Mgr de Sales vit pauvrement. Il conserve longtemps ses vêtements, procédant parfois lui-même à de faciles raccommodages. Son aumônier ose lui reprocher respectueusement d’être «le plus mal vêtu de tout le logis». Il célèbre la Messe avec une dévotion incomparable. Tous les jours, vers le milieu de la matinée, il est disponible pour recevoir les prêtres. L’accueil est simple et fraternel: «Où pensez-vous être? demande-t-il à un prêtre qui ne sait quelles politesses lui faire; nous sommes tous frères… Allons, je ne suis pas évêque entre nous; ces cérémonies sont bonnes quand nous paraissons publiquement.» Dans l’après-midi, il accueille tous ceux qui se présentent. Il a le don de relever les cœurs et celui de discerner les esprits par une grande sagesse spirituelle. Sa réputation de sainteté attire vers lui de nombreux malades; il en guérit miraculeusement plusieurs, attribuant ces guérisons à Dieu seul, qui peut faire des miracles pour ceux qui le prient avec foi. Après les audiences, le prélat visite les malades à domicile, même s’ils sont logés dans des endroits sordides et mal commodes, ainsi que les prisonniers. Puis, il se met à la disposition de ceux qui veulent se confesser. Pour ce ministère, il est d’ailleurs toujours disponible. Le soir, avant de se coucher, même s’il est fort tard, il récite paisiblement le chapelet en méditant les mystères du rosaire.
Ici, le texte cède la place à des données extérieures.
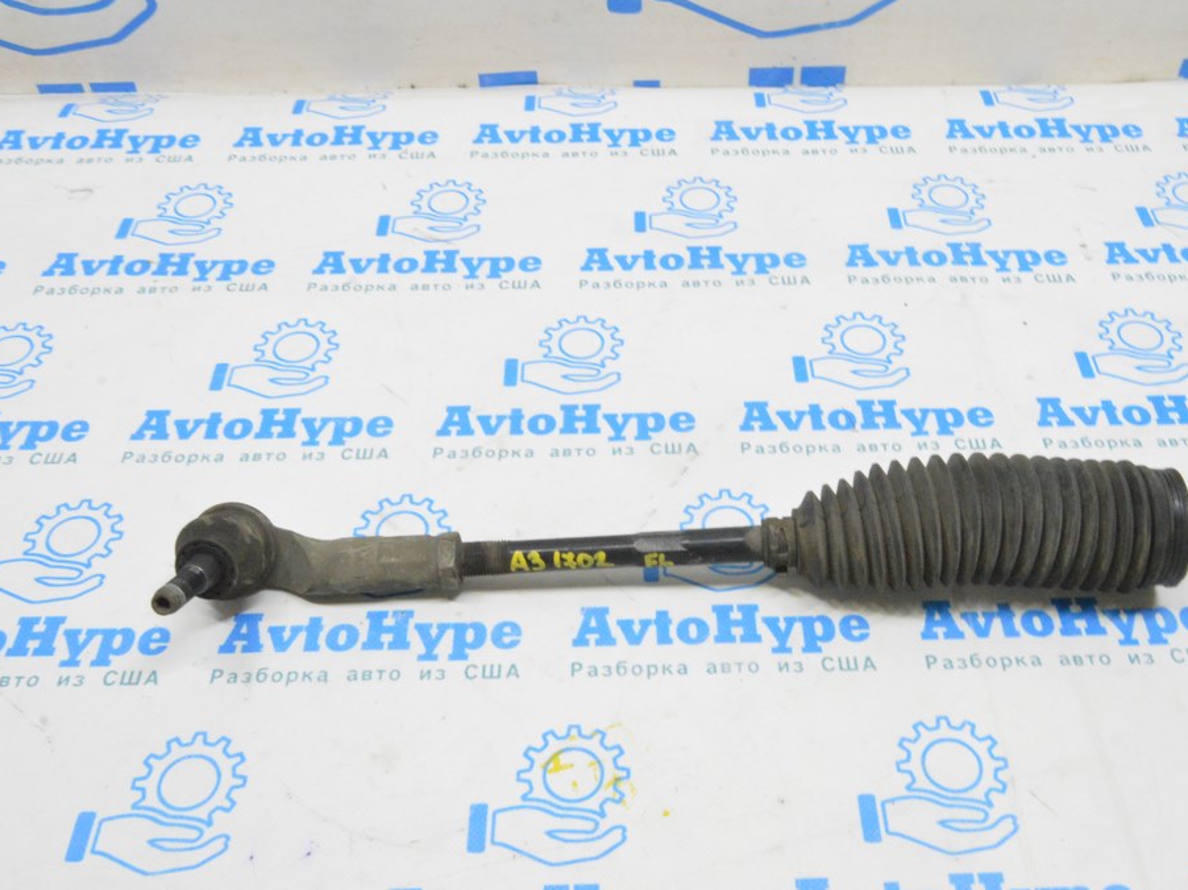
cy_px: 443
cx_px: 659
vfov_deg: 39.6
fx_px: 1235
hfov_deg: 51.3
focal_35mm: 36
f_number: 20
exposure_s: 1/15
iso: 6400
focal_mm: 22
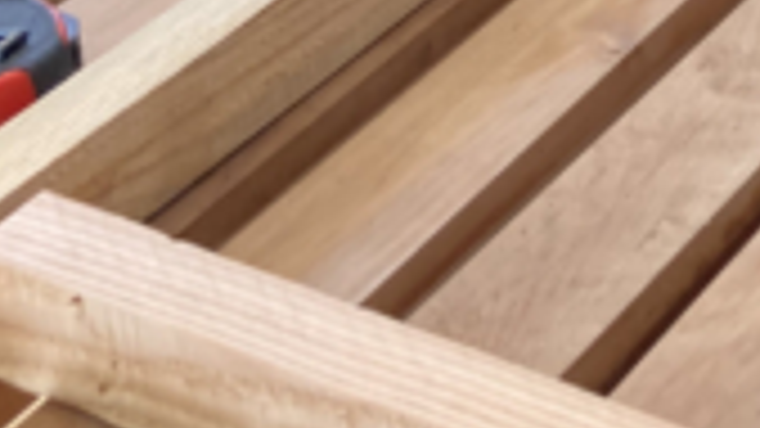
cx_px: 1140
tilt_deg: -14.9
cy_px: -800
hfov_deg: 15.6
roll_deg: -1.4
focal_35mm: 127
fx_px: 2559
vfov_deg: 8.3
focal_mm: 3.99
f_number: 1.8
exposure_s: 1/121
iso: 25
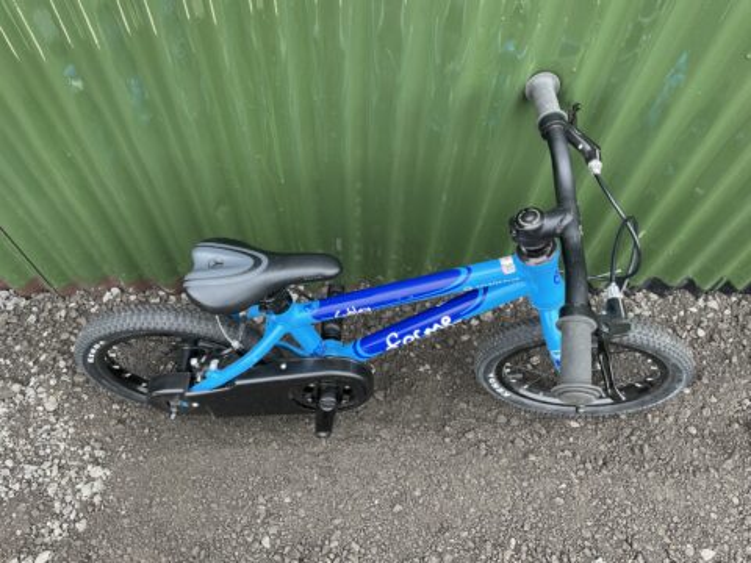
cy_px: 282
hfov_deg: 67.3
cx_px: 376
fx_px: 564
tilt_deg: -60.6
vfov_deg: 53.1
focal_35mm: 26
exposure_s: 1/121
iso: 40
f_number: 1.6
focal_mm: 4.2
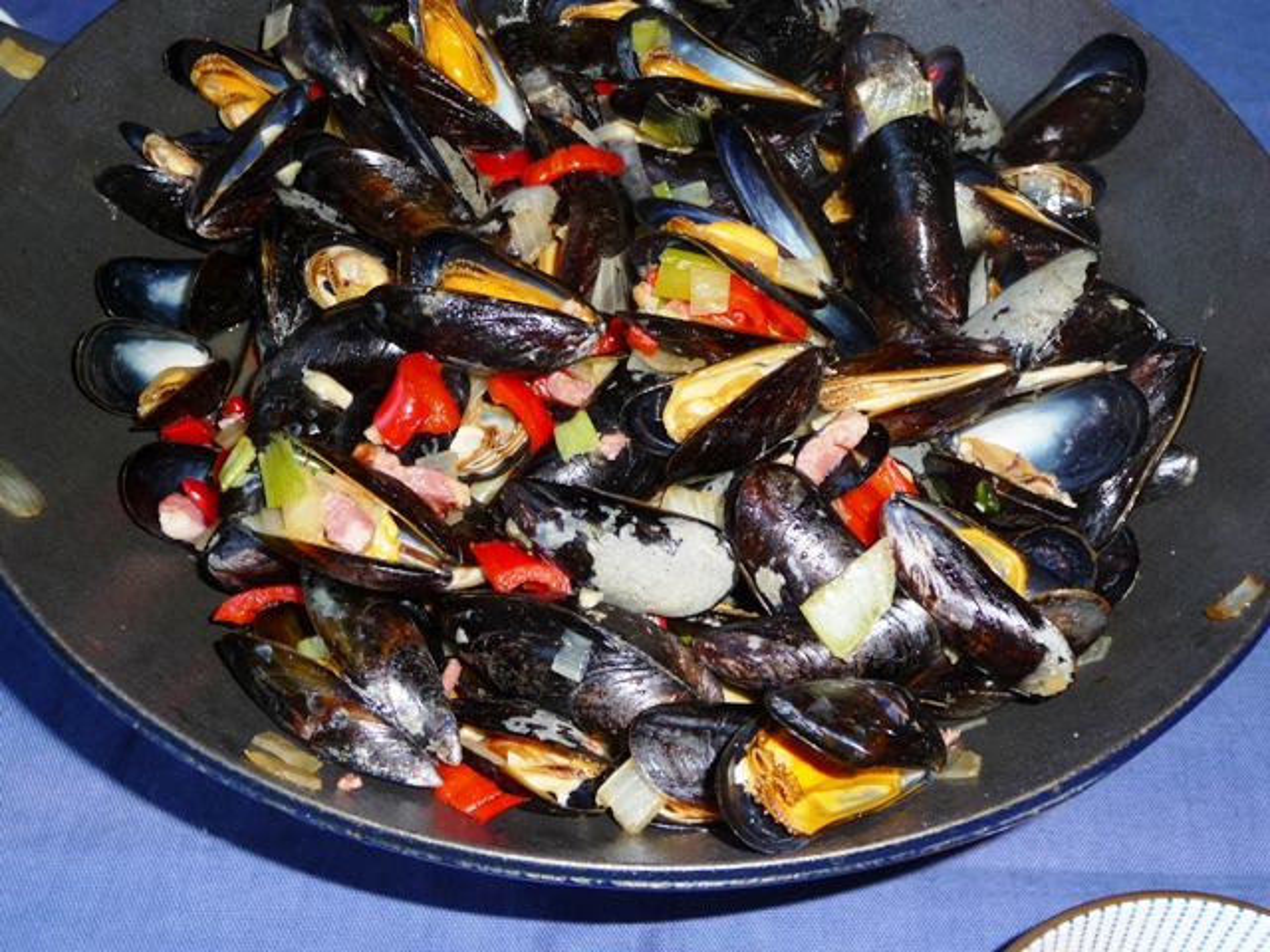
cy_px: 476
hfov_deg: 43.9
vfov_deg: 33.6
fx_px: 1578
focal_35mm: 43
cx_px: 635
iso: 100
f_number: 4
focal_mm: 7.1
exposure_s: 1/30
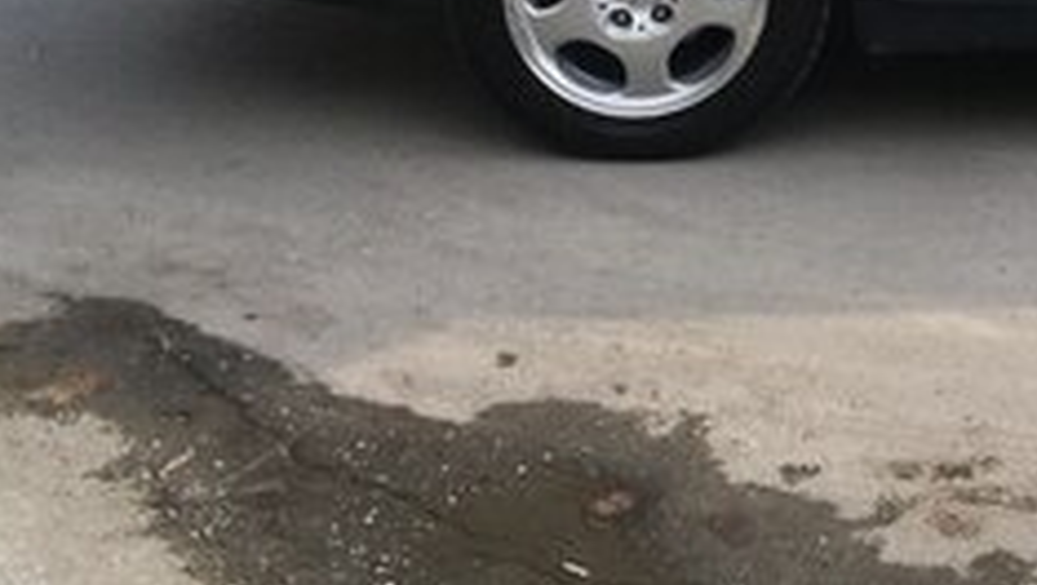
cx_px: 1298
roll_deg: -2.6
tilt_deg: -8.3
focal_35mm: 89
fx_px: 2449
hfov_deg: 21.8
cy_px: -357
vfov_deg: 12.7
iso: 25
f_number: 2.2
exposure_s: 1/442
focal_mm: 4.15
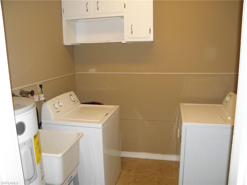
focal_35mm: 28
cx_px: 124
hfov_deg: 63.4
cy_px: 92
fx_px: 200
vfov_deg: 49.7
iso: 100
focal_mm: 5
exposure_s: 1/30
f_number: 3.5
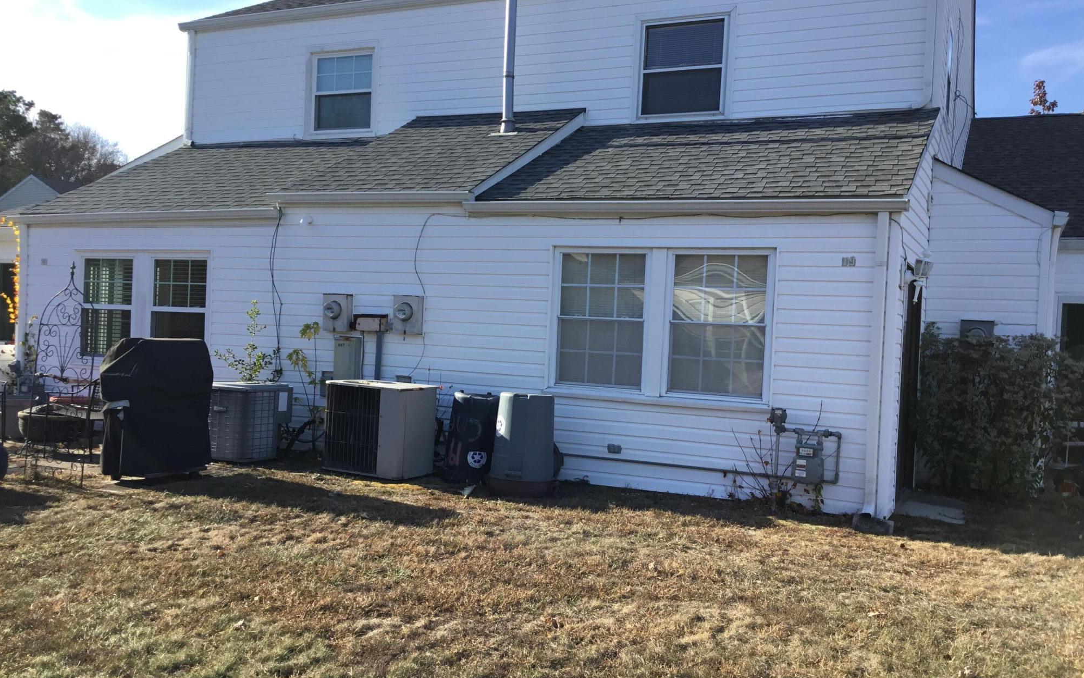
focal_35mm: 33
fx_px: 975
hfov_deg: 58.1
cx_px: 543
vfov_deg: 38.3
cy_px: 343
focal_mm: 3.3
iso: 25
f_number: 2.4
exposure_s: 1/525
À la fin de 1618, François de Sales se rend à Paris pour le mariage du fils du duc Charles-Emmanuel Ier avec la sœur du roi Louis XIII. Il fait la connaissance de saint Vincent de Paul qui affirmera à son sujet: «Monseigneur de Sales s’est si bien conformé à ce modèle (le Christ), je l’ai constaté, que maintes fois je me suis demandé avec étonnement comment une simple créature pouvait arriver à un degré de perfection aussi grand, étant donné la fragilité humaine, et atteindre la cime d’une si sublime hauteur… Cette pensée me revenait: “Mon Dieu que vous êtes bon puisqu’en Monseigneur François de Sales, votre créature, il y a tant de douceur!”» De son côté, François estime tellement Vincent de Paul qu’il lui demande d’être le Supérieur du monastère de la Visitation qui se fonde à Paris dès l’année 1619. Il rentre ensuite à Annecy où son frère, Jean-François, lui est donné comme évêque coadjuteur, car sa santé est usée: il souffre d’artériosclérose et d’hydropisie, sans compter d’autres maux.

En octobre 1622, Mgr de Sales accompagne le duc de Savoie qui va rencontrer le roi Louis XIII en Avignon. Pressentant sa mort, l’évêque fait son testament et ses adieux aux siens. Sur son parcours, il fait une halte à Lyon où il s’entretient pour la dernière fois avec la Mère de Chantal. Le 27 décembre, il visite le noviciat des Sœurs qui lui demandent de leur écrire quelques enseignements spirituels. Sur une feuille, il inscrit en haut, au milieu et en bas: humilité. Ce même jour, en début d’après-midi, il est frappé d’hémorragie cérébrale. Il meurt le 28 décembre.

Le 16 novembre 1877, le Pape Pie IX proclamera saint François de Sales Docteur de l’Église et affirmera que grâce à lui, la véritable piété «a pénétré jusqu’au trône des rois, dans la tente des chefs des armées, dans le prétoire des juges, dans les bureaux, dans les boutiques et même dans les cabanes de pasteurs» (Bref Dives in misericordia). Plus récemment, le Pape Benoît XVI a souligné: «Ainsi est né cet appel aux laïcs, ce souci pour la consécration des choses temporelles et pour la sanctification du quotidien sur lesquels insisteront le concile Vatican II et la spiritualité de notre temps. Ainsi s’est manifesté l’idéal d’une humanité réconciliée, dans l’harmonie entre engagement dans le monde et prière, entre état séculier et recherche de la perfection» (2 mars 2011).

Nous pouvons nous associer à ce vœu du bienheureux Jean-Paul II : que «l’enseignement du saint évêque de Genève demeure source de lumière pour nos contemporains, comme il l’a été de son temps!»